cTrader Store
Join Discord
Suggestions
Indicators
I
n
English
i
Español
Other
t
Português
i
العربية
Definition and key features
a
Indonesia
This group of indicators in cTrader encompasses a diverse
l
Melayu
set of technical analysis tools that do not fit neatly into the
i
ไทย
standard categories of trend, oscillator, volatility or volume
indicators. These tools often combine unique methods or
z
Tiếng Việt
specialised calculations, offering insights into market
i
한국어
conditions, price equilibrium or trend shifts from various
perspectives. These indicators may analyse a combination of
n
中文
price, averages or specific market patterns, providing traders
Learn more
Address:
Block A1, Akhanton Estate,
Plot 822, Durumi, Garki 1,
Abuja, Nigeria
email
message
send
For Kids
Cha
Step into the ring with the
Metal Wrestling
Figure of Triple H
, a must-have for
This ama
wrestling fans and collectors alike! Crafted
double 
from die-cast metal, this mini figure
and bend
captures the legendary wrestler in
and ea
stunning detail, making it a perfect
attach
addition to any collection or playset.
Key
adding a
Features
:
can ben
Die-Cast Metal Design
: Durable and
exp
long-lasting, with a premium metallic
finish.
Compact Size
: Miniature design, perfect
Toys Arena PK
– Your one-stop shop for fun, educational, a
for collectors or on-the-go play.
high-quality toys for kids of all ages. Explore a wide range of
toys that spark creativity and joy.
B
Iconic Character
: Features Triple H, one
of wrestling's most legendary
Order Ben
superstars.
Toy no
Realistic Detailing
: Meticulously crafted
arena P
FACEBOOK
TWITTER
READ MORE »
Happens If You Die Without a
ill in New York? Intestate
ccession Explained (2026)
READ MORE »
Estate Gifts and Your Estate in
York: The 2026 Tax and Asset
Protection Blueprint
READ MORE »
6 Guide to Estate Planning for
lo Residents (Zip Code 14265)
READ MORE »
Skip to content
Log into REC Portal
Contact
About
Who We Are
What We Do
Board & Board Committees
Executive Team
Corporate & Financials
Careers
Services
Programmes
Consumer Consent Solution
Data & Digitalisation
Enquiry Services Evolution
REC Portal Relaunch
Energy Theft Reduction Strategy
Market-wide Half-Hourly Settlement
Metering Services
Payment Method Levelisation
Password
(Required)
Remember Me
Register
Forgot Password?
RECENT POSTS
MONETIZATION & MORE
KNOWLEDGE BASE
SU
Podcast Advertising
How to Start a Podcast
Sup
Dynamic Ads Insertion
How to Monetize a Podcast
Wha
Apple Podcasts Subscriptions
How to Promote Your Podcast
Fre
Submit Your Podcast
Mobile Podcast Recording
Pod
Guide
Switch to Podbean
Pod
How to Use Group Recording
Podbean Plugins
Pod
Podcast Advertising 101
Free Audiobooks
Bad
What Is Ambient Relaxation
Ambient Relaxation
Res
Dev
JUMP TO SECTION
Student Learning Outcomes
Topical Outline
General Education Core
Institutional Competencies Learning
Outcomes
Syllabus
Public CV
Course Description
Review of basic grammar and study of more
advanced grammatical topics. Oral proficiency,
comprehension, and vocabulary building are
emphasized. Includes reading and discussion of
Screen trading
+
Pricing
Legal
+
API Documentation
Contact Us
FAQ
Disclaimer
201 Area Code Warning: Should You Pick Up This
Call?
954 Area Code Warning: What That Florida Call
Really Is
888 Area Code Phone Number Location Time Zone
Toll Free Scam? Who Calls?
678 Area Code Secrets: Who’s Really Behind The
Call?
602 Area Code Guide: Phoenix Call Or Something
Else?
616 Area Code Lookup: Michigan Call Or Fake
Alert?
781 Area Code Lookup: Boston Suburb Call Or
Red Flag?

::::::::

| Task statement |
Copy all lines above containing the string "tools".

| Answer to this exercise |
set of technical analysis tools that do not fit neatly into the
indicators. These tools often combine unique methods or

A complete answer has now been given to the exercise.